The Final Blog

The dust, joy, hangovers and suntans have settled from CoastWord 2016, but the memories are still resonating. What an absolute joy that was. What a privilege and an honour to have been part of it. This is my final blog as Writer In Residence for CoastWord 2015 – 2016, and I'm already salivating slightly at the prospect of Catherine Simpson's work for the coming year. I mean that quite literally. Have you read her description of eating an 8oz Dunmuir burger topped with Doddington’s smoked caddy’s cave cheese and bacon, hand cut chips, onion rings and baby leaf salad in the middle of a flash mob??

So, here, a summing up of the final bits of activity as my time as CoastWords WiR, and where all that thinking about community, small seaside towns, mums, women's voices (both poetic and physical), gull cries and how we use, wield, craft our voices got me...

I've already written about the joy of a residency like CoastWords, which offers the writer time and space to respond to Dunbar and its environment, and see where the work is led. Following many conversations with the marvellous Hannah Lavery, CoastWord director about this, it gradually dawned on me that this was a very special residency indeed..no particular outcome expected, but a chance to explore ideas, thoughts, poems, practice. To be bold, and brave, and to step out further. And having done some of the thinking on this, it was time to call in the professionals. More specifically, it felt that this work around women's voices – so much inspired by the work of the Writing Mums in Dunbar – couldn't just come from me. I wanted to work with other women, to see if this work resonated, and whether this leap in the dark was in answer to some call I could hear, or if other women could hear it too. I asked Anna Porubcansky, musician/performer/voice artist and co director of the Glasgow based Company of Wolves, to lead a voice workshop in Dunbar to see if we could free our voices, shake, shiver and howl a little. What happened in Carey and John's living room will stay in Carey and John's living room but suffice to say, some visitors to the beach got an earful later on...

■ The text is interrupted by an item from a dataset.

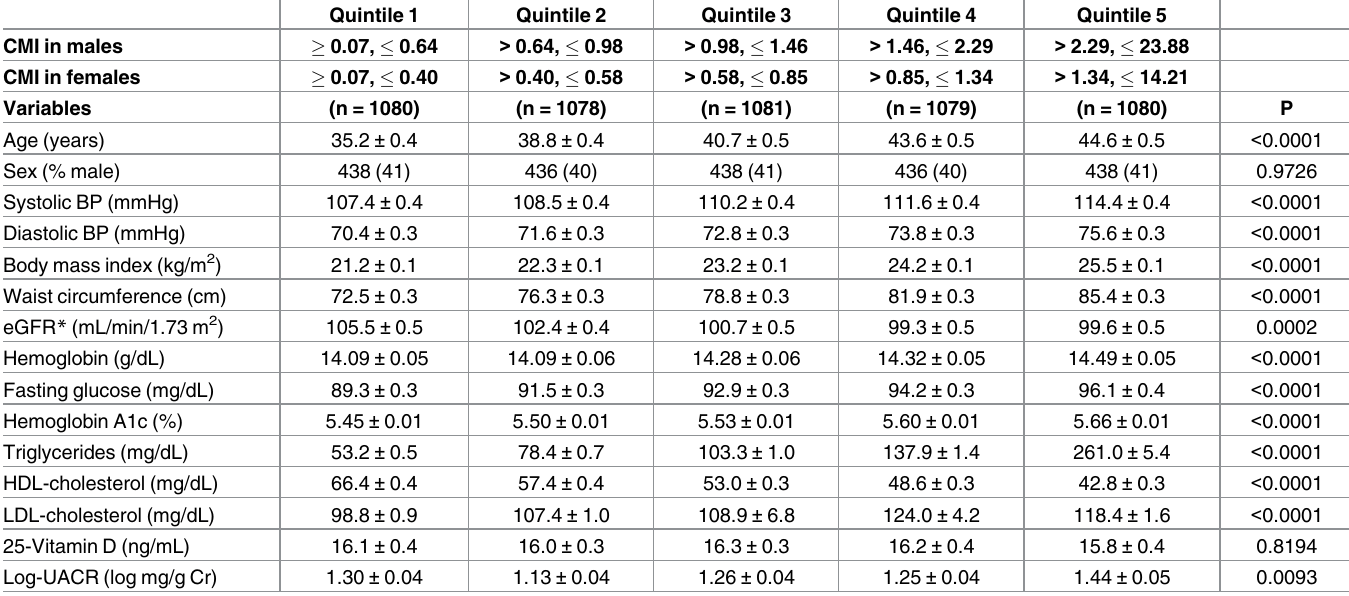
Table 1. General characteristics of the study cohort grouped according to cardio-metabolic index (CMI). Quintile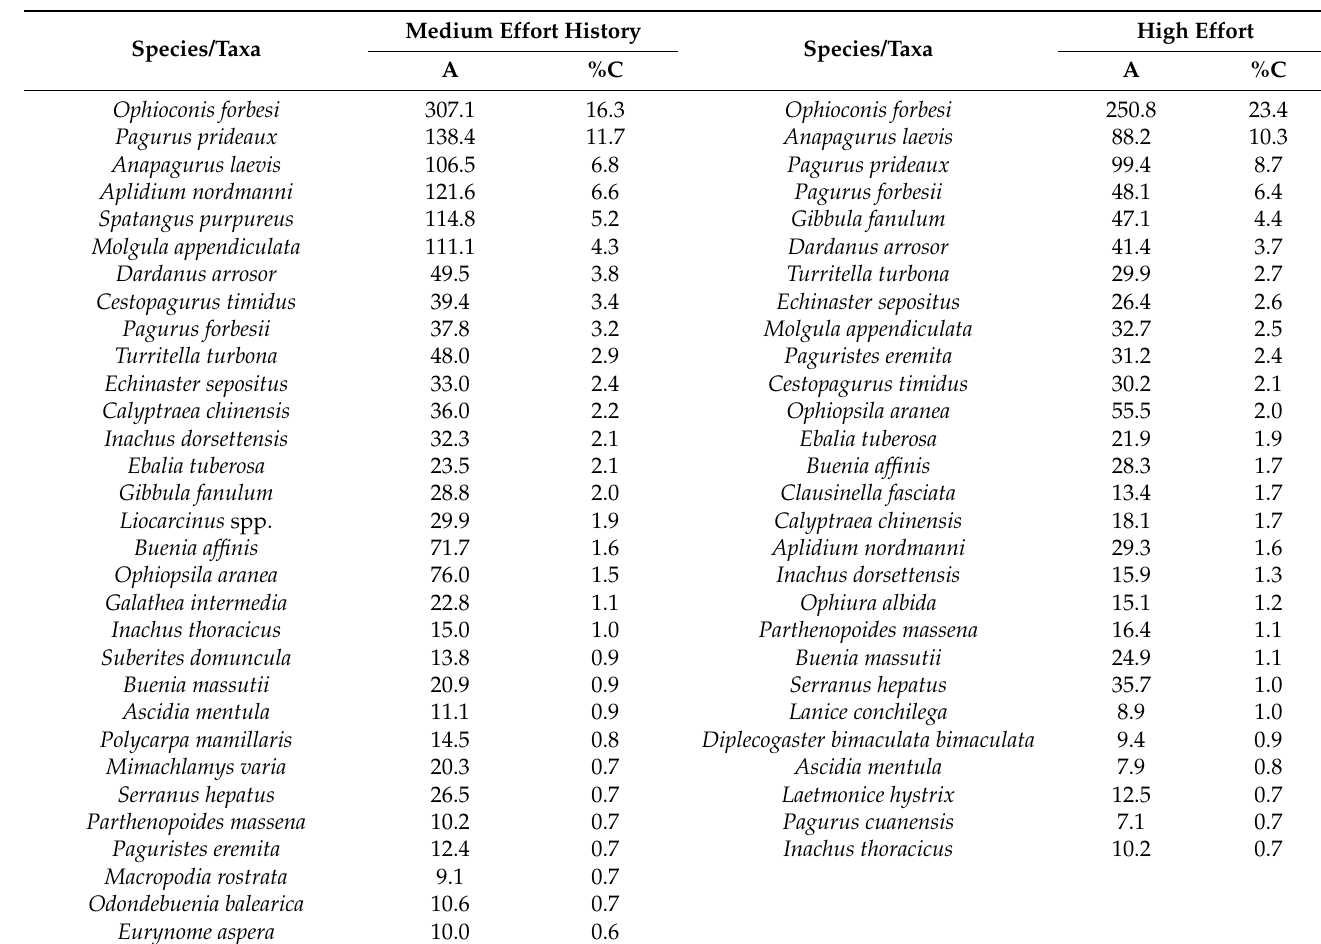
Table 3. Results of SIMPER analysis, estimated from standardized abundance data in beam trawl samples in Medium effort history and High effort areas, showing mean abundance (A; indi- viduals/1000 m 2 ) and percentage contribution (%C) of each species contributing up to 90% of within-group similarity.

This laid the foundation for the final workshop of the Residency during the Festival itself, a sound poetry workshop in the dramatic, low beamed, exposed rock but with full Wifi and coffee making facilities of MacArthur's Store. The sun always does shine in Dunbar...with a committed and mischievous group, we explored sound and concrete poetry, with nods to Edwin Morgan; taking the names of the rock formations around Dunbar and s-s-s-s-s-s-t-r-e-t-c-h-h-h-i-n-g them out; and a final guerilla performance with participants performing the sounds of the harbour, the shore, the sea around them. When Colin Will sets up a call and response with a circling gull, you know something magical has happened. I am profoundly grateful to CoastWord for the opportunity to explore and develop this work, to work with the local community and to respond to the physical, social, emotional surroundings of Dunbar. The poems that have emerged, blinking and mewling, from this are growing in strength and voice even now, as I sit here in Montreal, an island in the middle of a river where I do not speak the language, continuing this work so far from the sea.